==== Records provided
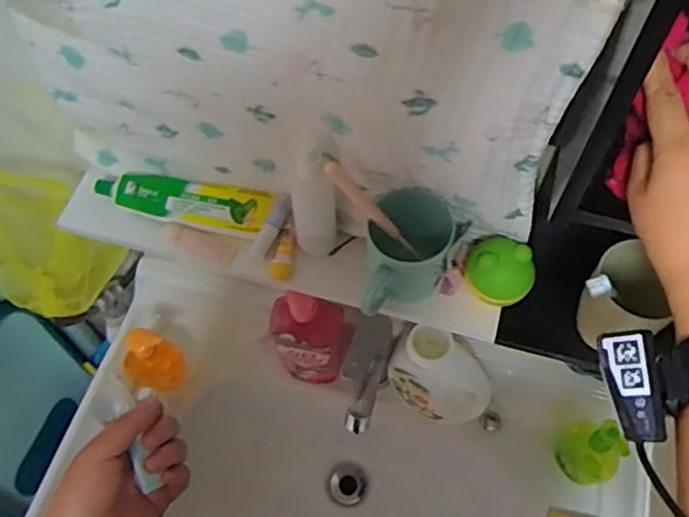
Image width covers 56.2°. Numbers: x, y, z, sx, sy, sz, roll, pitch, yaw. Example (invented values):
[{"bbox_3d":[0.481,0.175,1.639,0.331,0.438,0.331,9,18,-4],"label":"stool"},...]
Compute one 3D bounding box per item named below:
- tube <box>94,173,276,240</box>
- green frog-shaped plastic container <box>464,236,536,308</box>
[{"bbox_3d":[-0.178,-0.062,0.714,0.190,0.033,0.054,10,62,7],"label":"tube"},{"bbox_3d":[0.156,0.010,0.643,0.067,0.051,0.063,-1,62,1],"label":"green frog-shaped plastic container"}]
========
==== Records provided
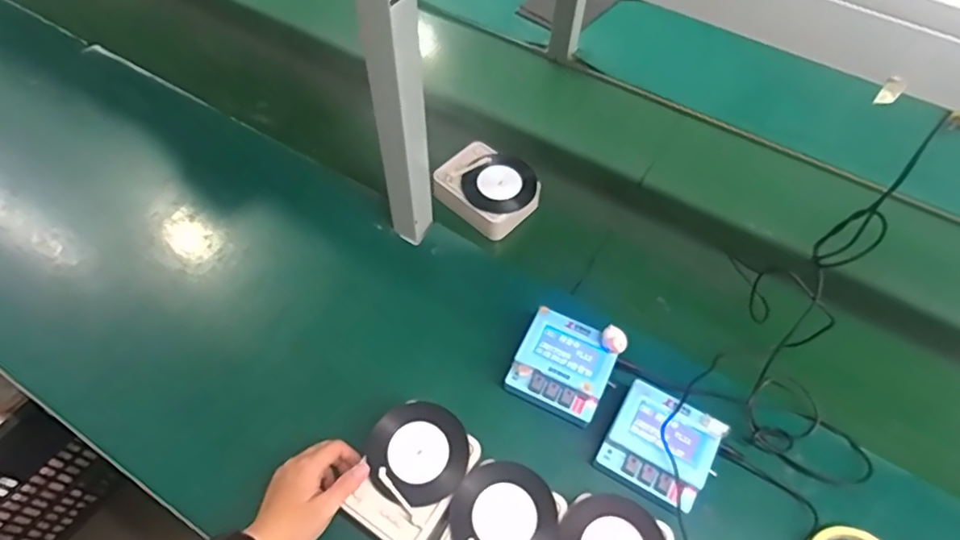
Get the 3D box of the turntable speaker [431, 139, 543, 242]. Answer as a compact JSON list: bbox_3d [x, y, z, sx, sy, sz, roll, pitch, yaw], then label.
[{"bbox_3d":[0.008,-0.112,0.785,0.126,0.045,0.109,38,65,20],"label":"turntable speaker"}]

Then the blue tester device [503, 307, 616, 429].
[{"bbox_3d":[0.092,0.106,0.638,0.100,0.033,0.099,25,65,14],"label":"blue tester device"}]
========
- _Try it_: Find the line with "Image width covers" in the entries above. Retype it and each line after it, exactly, through the line with "- tube <box>94,173,276,240</box>", and stop there.

- _Response area_:
Image width covers 56.2°. Numbers: x, y, z, sx, sy, sz, roll, pitch, yaw. Example (invented values):
[{"bbox_3d":[0.481,0.175,1.639,0.331,0.438,0.331,9,18,-4],"label":"stool"},...]
Compute one 3D bounding box per item named below:
- tube <box>94,173,276,240</box>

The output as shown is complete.